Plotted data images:
--------
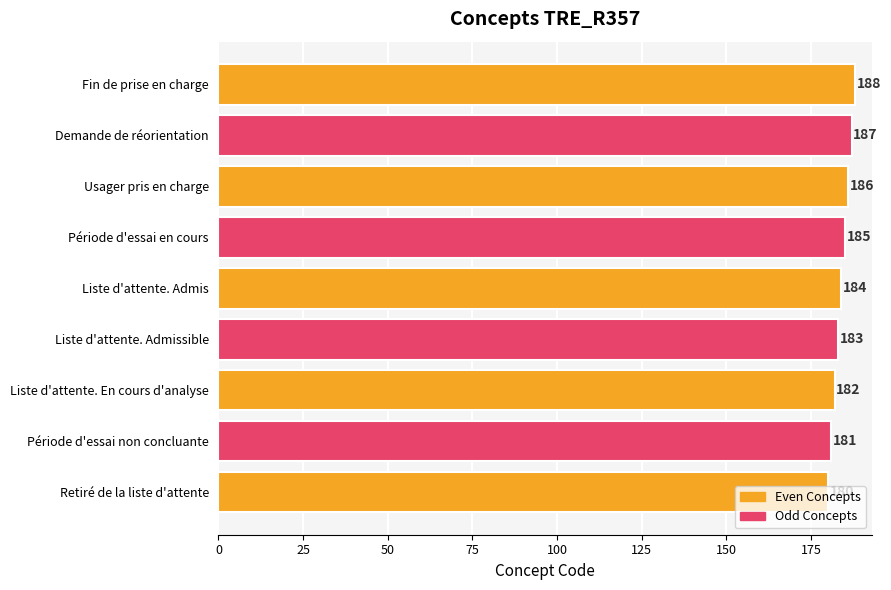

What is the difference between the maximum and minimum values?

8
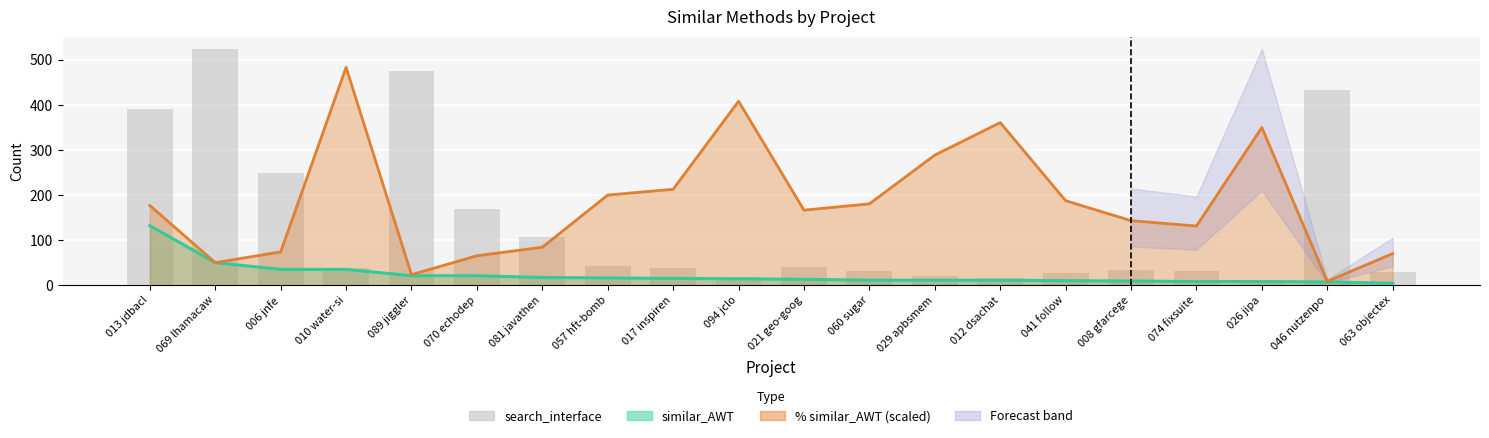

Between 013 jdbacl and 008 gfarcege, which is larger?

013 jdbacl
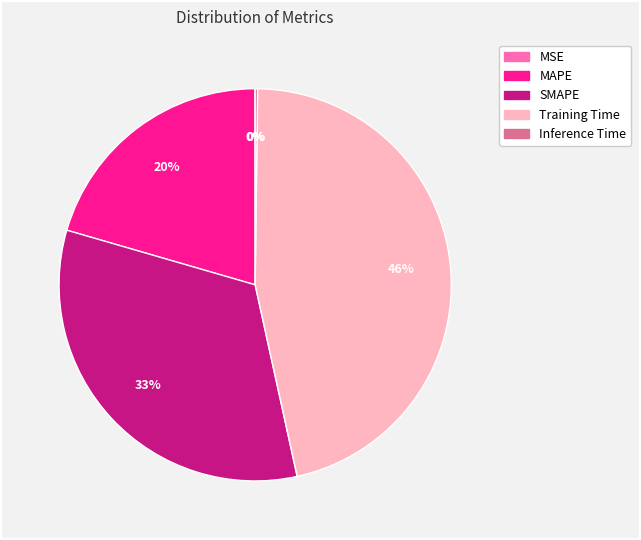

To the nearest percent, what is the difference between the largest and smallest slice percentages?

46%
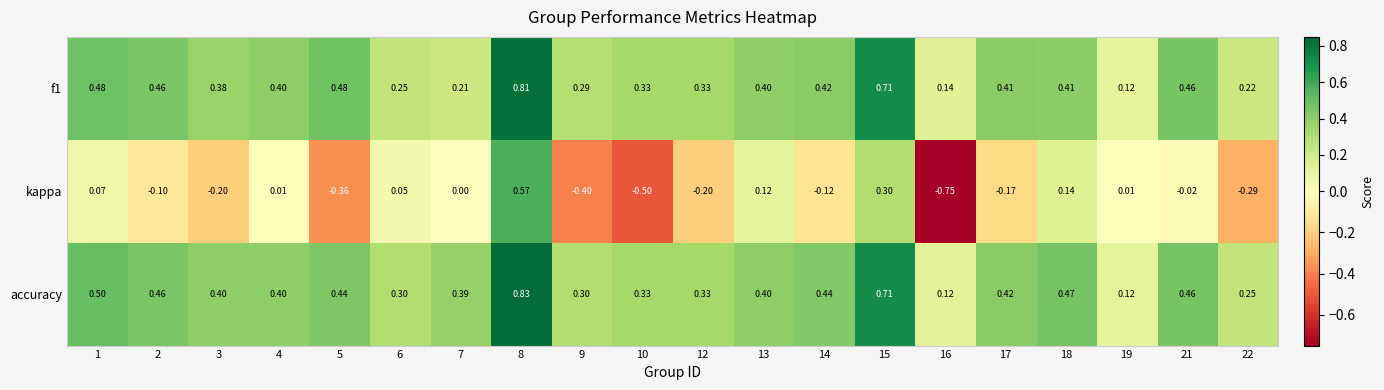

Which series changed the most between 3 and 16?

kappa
--------
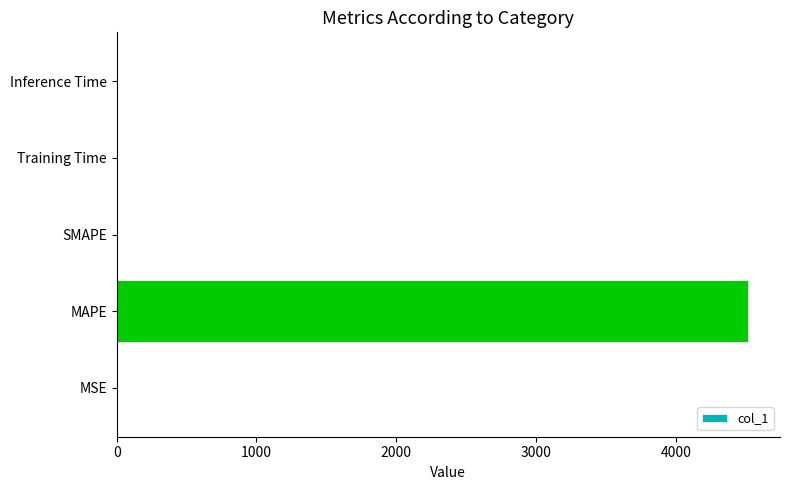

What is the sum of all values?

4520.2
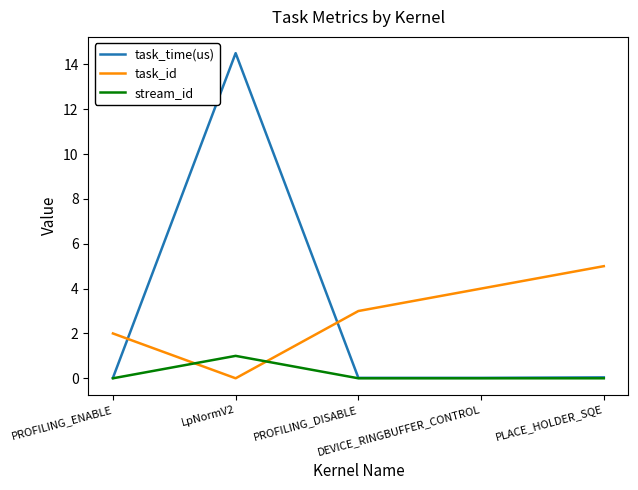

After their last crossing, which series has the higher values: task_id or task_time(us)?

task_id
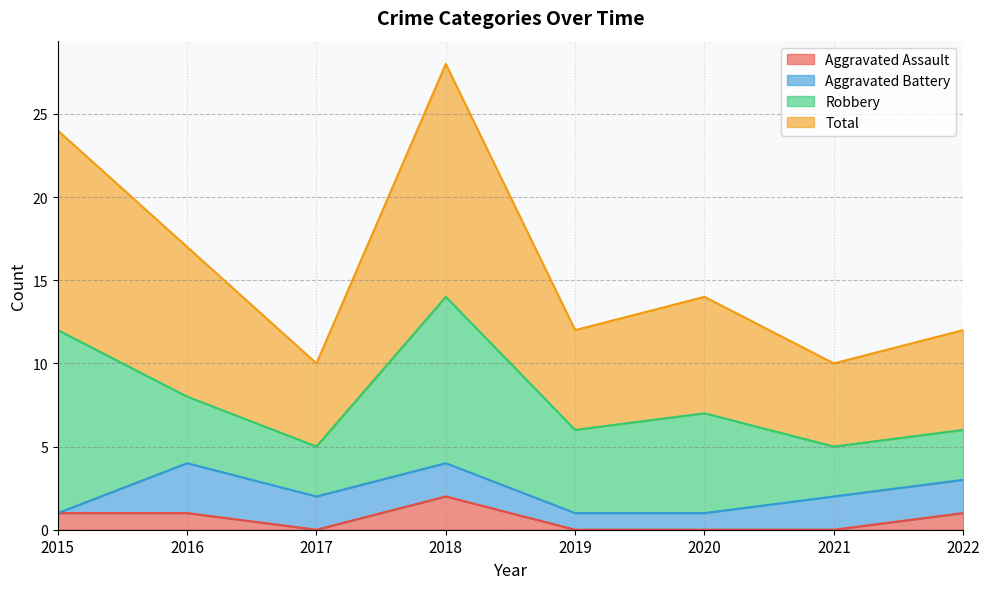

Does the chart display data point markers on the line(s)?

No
--------
§ Instruction: Please rewrite the part of the records that opens with the line containing "What is the difference between the maximum" and closes with the line containing "Which series changed", substituting "gap" for every "difference" and keeping everything else unchanged. Leave the pictures out of your answer.

§ Exercise result:
What is the gap between the maximum and minimum values?

8

Between 013 jdbacl and 008 gfarcege, which is larger?

013 jdbacl

To the nearest percent, what is the gap between the largest and smallest slice percentages?

46%

Which series changed the most between 3 and 16?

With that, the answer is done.